With images removed, return the whole listing exactly as written.

» Given data:
※ ※ ※
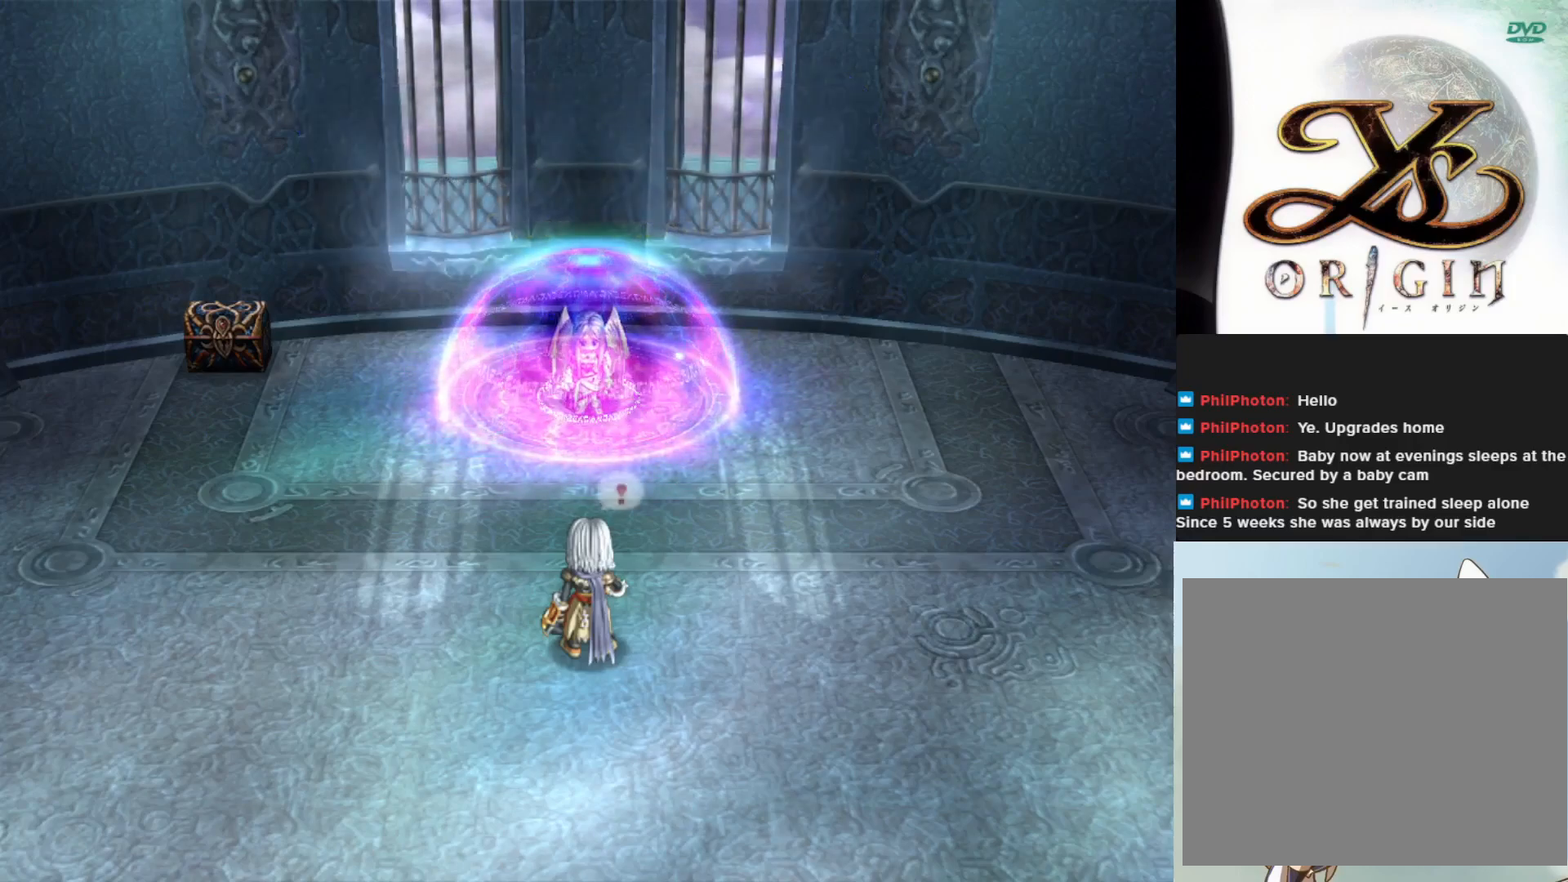
{"buttons": [], "left_stick": "center", "events": []}
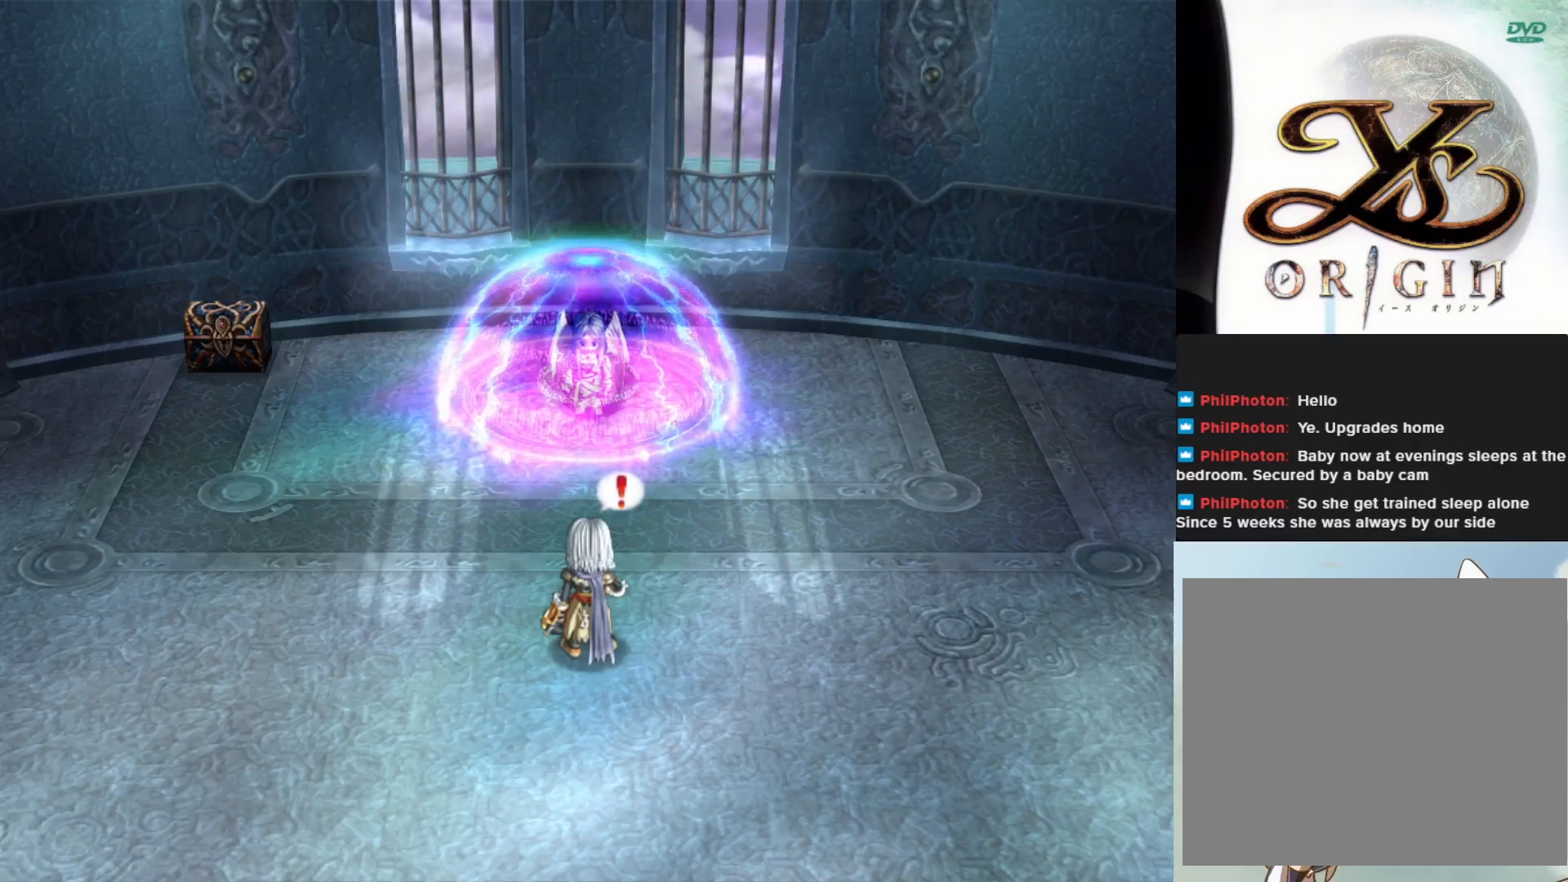
{"buttons": [], "left_stick": "center", "events": []}
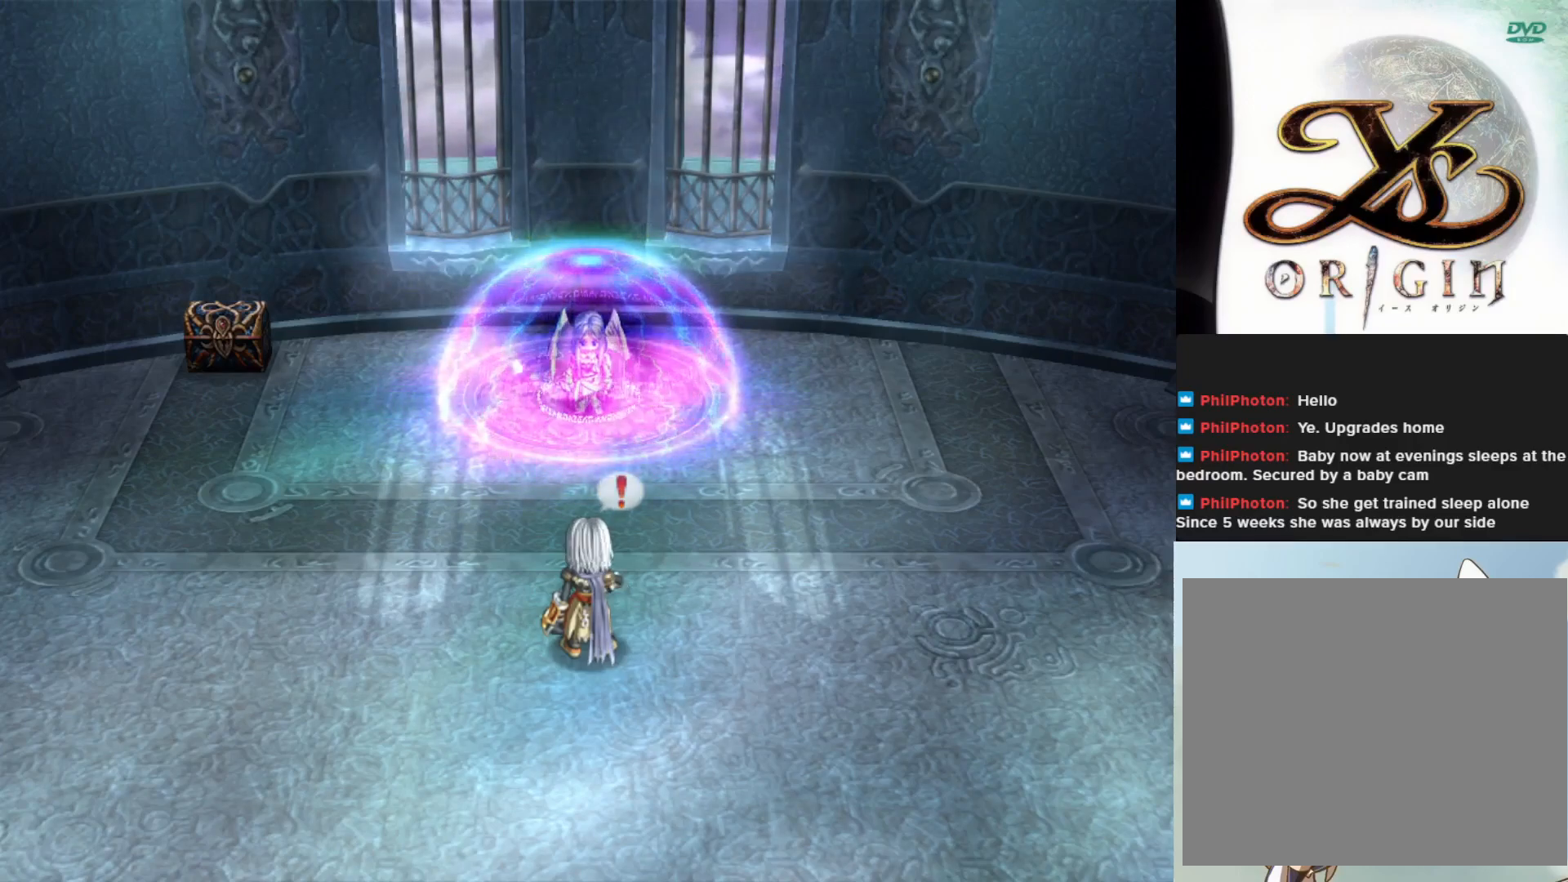
{"buttons": [], "left_stick": "center", "events": []}
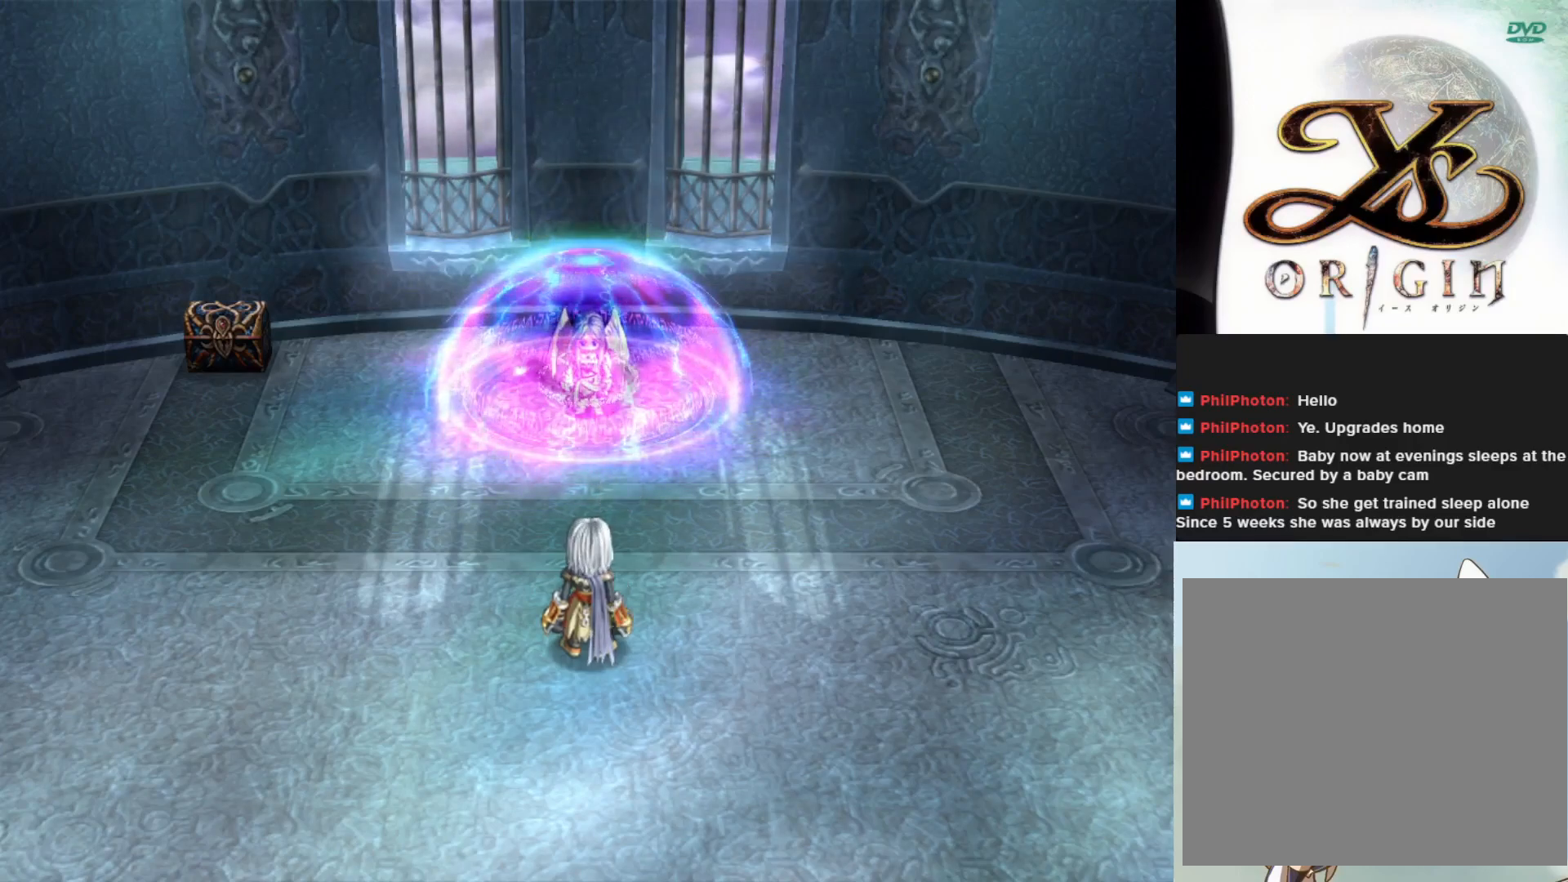
{"buttons": [], "left_stick": "center", "events": []}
※ ※ ※
» Output:
{"buttons": [], "left_stick": "center", "events": []}
{"buttons": [], "left_stick": "center", "events": []}
{"buttons": [], "left_stick": "center", "events": []}
{"buttons": [], "left_stick": "center", "events": []}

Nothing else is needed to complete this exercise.